* **Entries shown**:
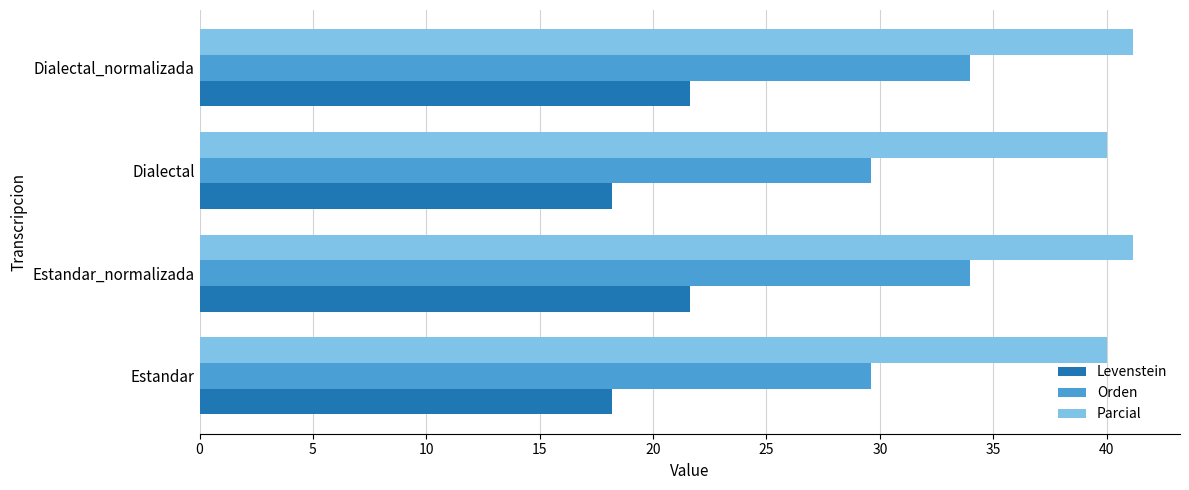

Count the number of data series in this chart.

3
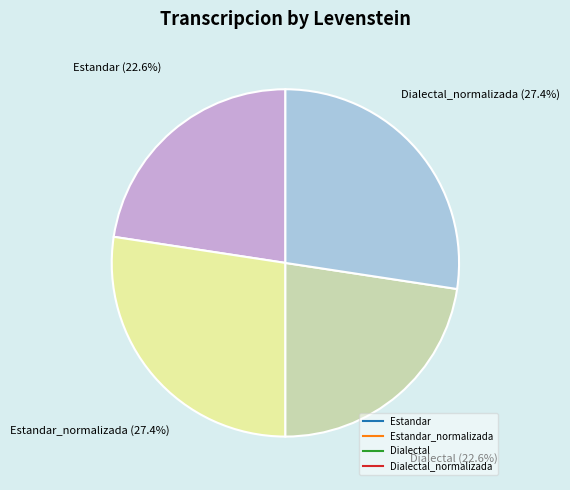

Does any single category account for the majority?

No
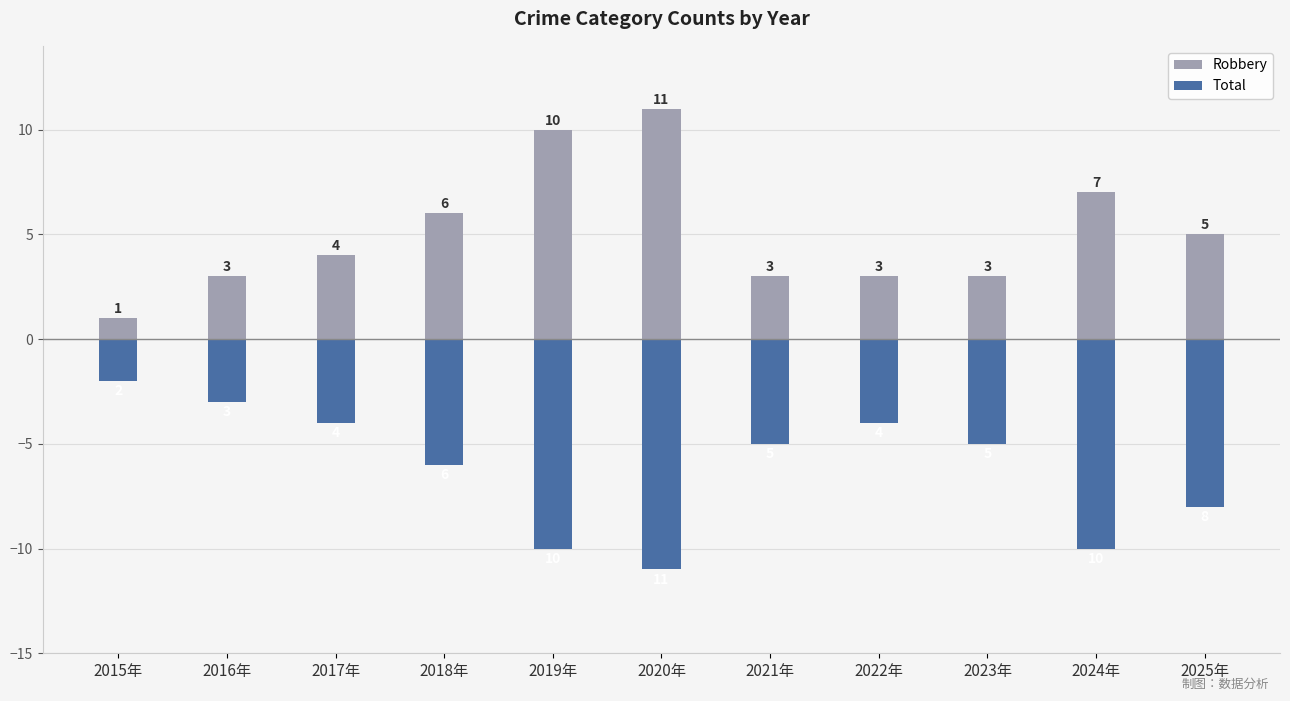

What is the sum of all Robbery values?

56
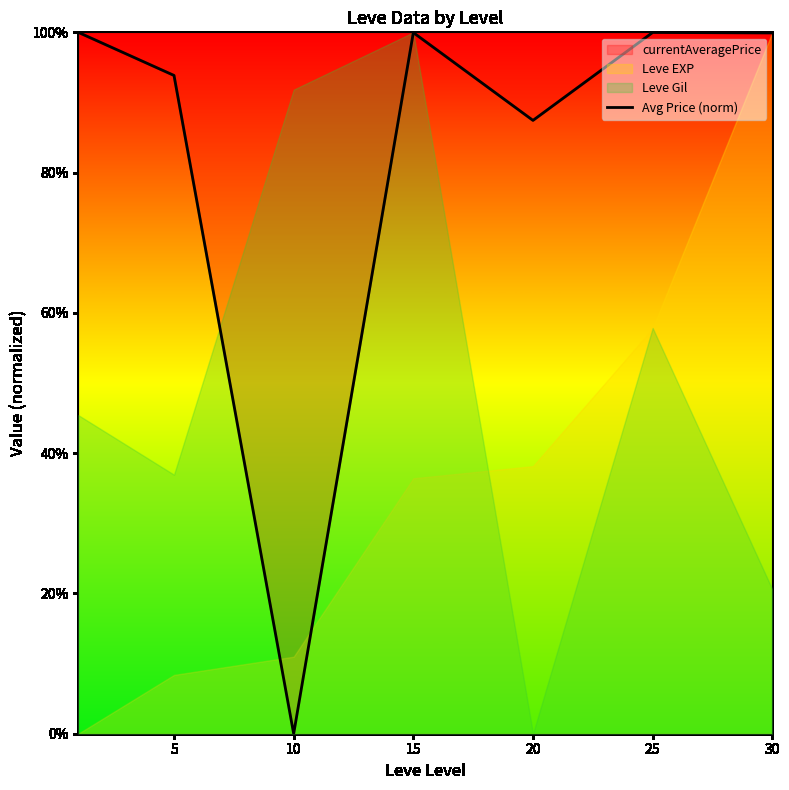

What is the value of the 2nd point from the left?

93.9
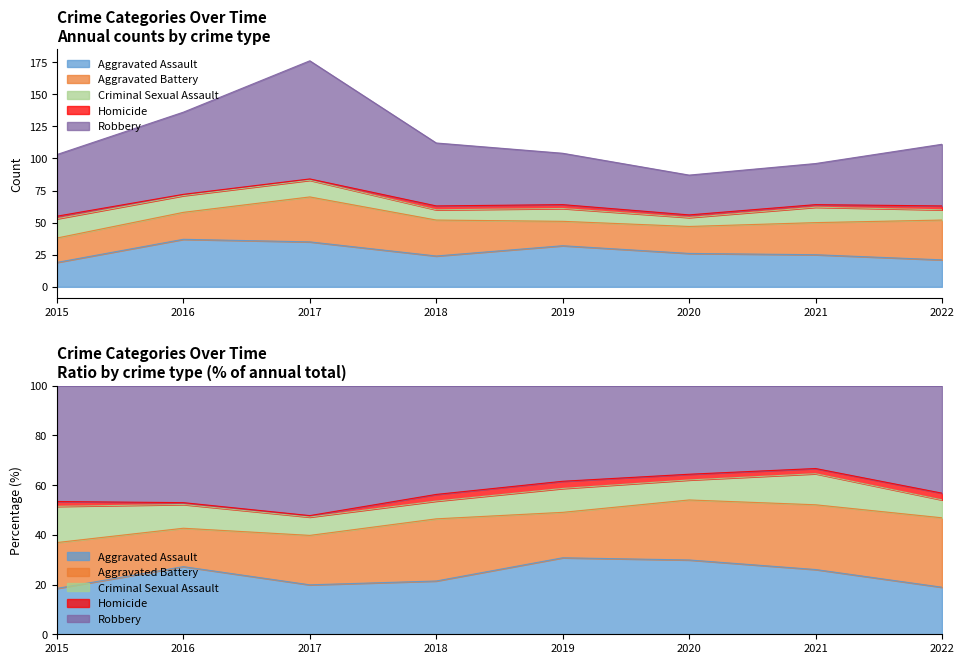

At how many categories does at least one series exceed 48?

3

* * *

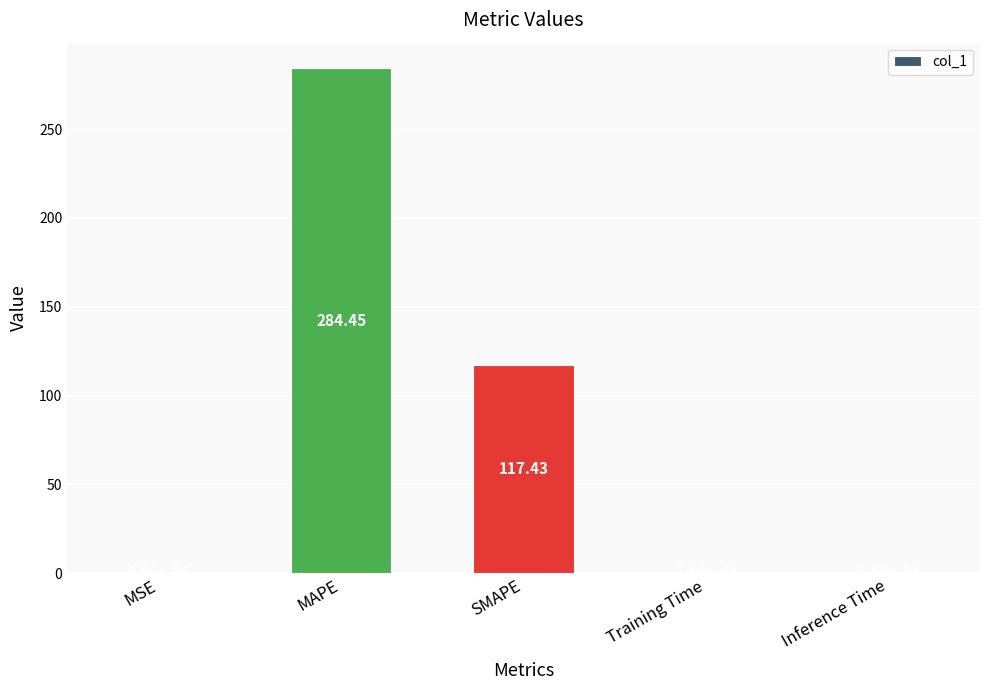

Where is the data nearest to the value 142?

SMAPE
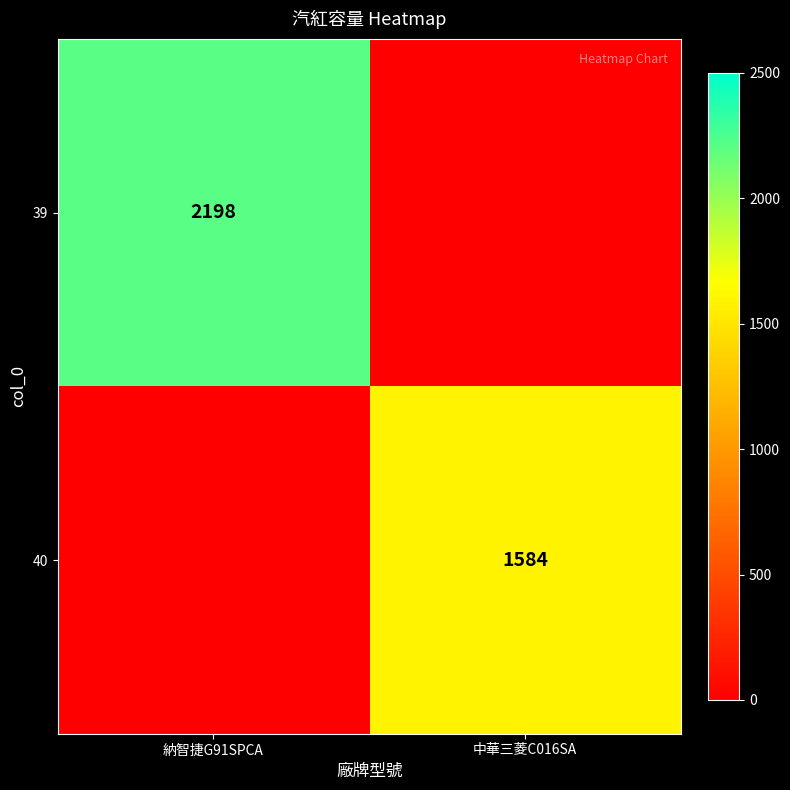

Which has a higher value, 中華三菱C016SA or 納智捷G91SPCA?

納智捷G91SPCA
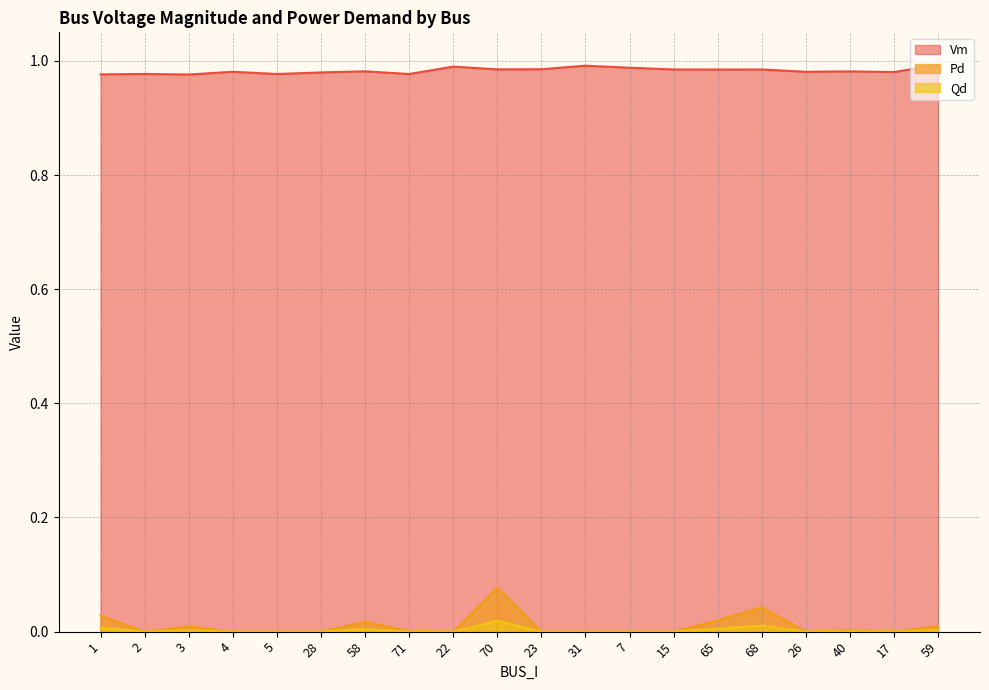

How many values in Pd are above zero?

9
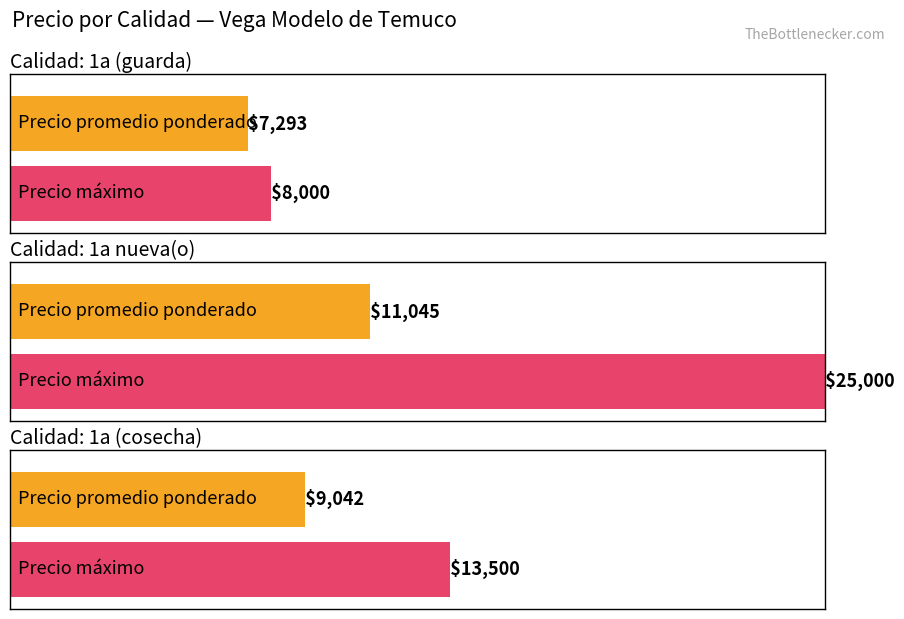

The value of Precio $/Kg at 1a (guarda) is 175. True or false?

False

* **Problem to solve**:
Copy out the lines starting with the one that contains "Count the number" and ending with the one that contains "At how many". Replace "Robbery" with "Burglary", leave everything else unchanged, and omit the pictures.

* **Solved exercise**:
Count the number of data series in this chart.

3

Does any single category account for the majority?

No

What is the sum of all Burglary values?

56

What is the value of the 2nd point from the left?

93.9

At how many categories does at least one series exceed 48?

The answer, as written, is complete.